Finally, it is interesting to note that our data were obtained on different cohorts of naïve oysters tested at the same age, thus supporting the fact that the observed innate immune priming effect was not due to a specific genetic background. Hence, these processes seem to be a general trait in oysters, even if we cannot exclude natural variations in priming capacities. Taking this trait into account would be of outmost importance in view of the therapeutic potential of innate immune priming. The possible use of immune priming has indeed been a subject of intense research to develop “pseudo-vaccines” to reduce infection in economically important invertebrates, notably in crustaceans to mitigate recurrent viral diseases15,70,71. The practical difficulties associated with vaccine administration and potential safety issues that should be considered for food sources underlie the need to further explore this new strategy of pathogen control. Regarding application potential, it is noteworthy that the observed protection by poly(I:C) was not relevant to the route of priming used11,72,73. When testing bathing oysters in poly(I:C), we obtained similar protection results as for injection (Supplementary Figure 3S).
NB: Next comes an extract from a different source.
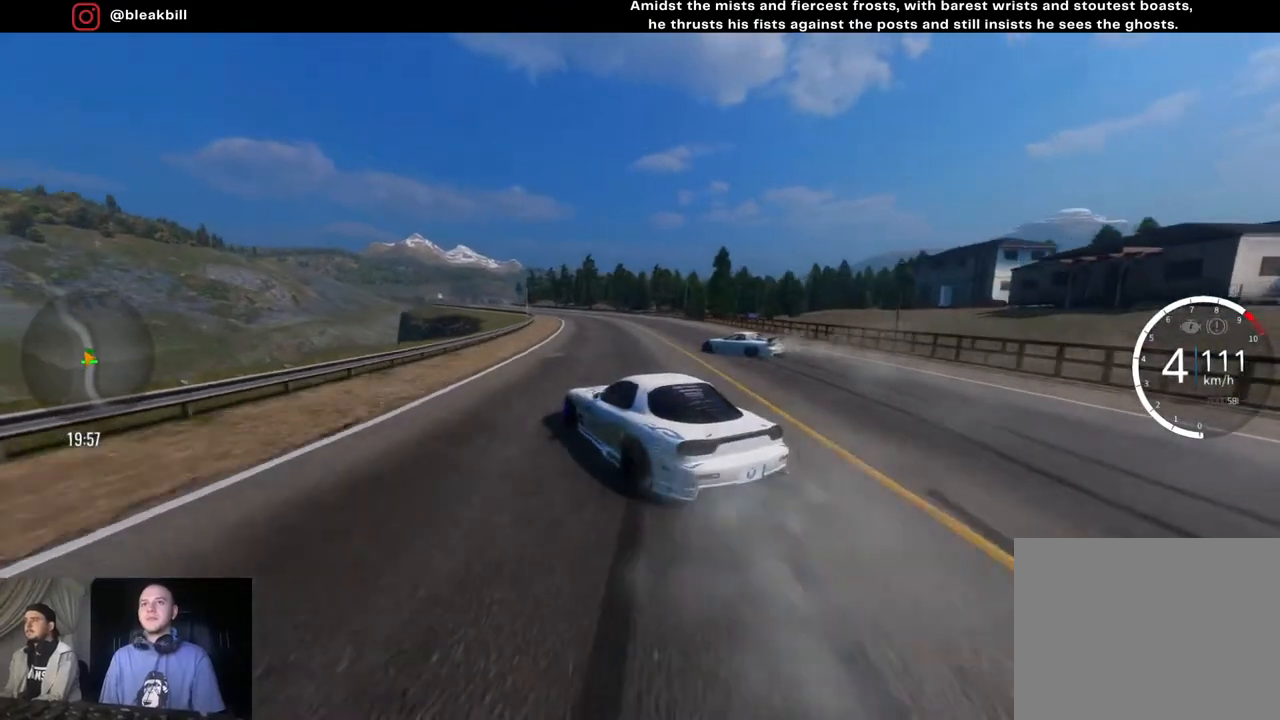
{"buttons": [], "left_stick": "left", "right_stick": "center", "events": [[183, "R2", "up"]]}
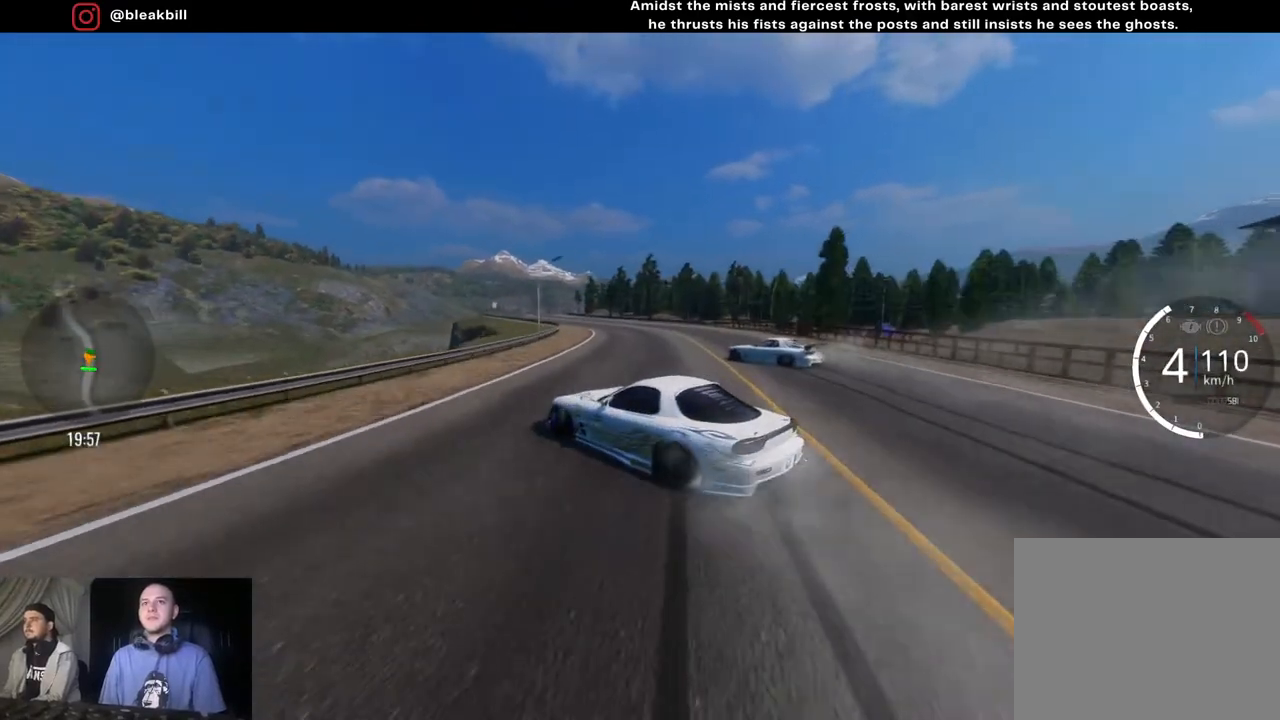
{"buttons": ["R2"], "left_stick": "left", "right_stick": "center", "events": [[300, "R2", "down"]]}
In conclusion, in the present study we demonstrate that antiviral immune priming processes are not restricted to arthropods and are also present in Lophotrochozoans, further highlighting the diversity of invertebrate immune processes. This model may provide better understanding of disease mechanisms underlying viral infections and could be used to explore novel antiviral strategies to help mitigate disease threats upon marine bivalves. Numerous questions are still emerging about characteristics of innate immune priming and more work is warranted to try and draw a comprehensive view of all these processes existing across phyla in regard to the diversity of interactions studies and multiplicity of mechanisms involved. To try and understand the nature and origin of these convergent or conserved innovations, a recurrent question is the molecular bases of immune priming and memory. Future studies should endeavour to investigate molecular bases of this phenomenon as well as its ecological and adaptive significance in oyster populations.

Materials and Methods

Experimental animals

Experiments have been performed on specific pathogen -free (SPF) (i.e. free of mortality, negative for OsHV-1 detection and very low Vibrio sp. bacteria concentrations74) juvenile C. gigas oysters (or Magallana gigas, Thunberg, 1793) (4–8 months old, less than one-year old) from the FINA Ifremer project and from the DECIPHER ANR program (ANR-14-CE19-0023). SPF oysters were produced following standardized protocols under sanitary controlled conditions at the Ifremer research facility of Argenton. These batches of oysters were chosen for their naive and pathogen-free character and were used indifferently, depending on their availability at the time of the experiments, independently of their genetic background. For reproducibility issues, oysters were always tested at comparative ages (4 months old), except for duration and field experiments where priming efficiencies were monitored until 8 months-old.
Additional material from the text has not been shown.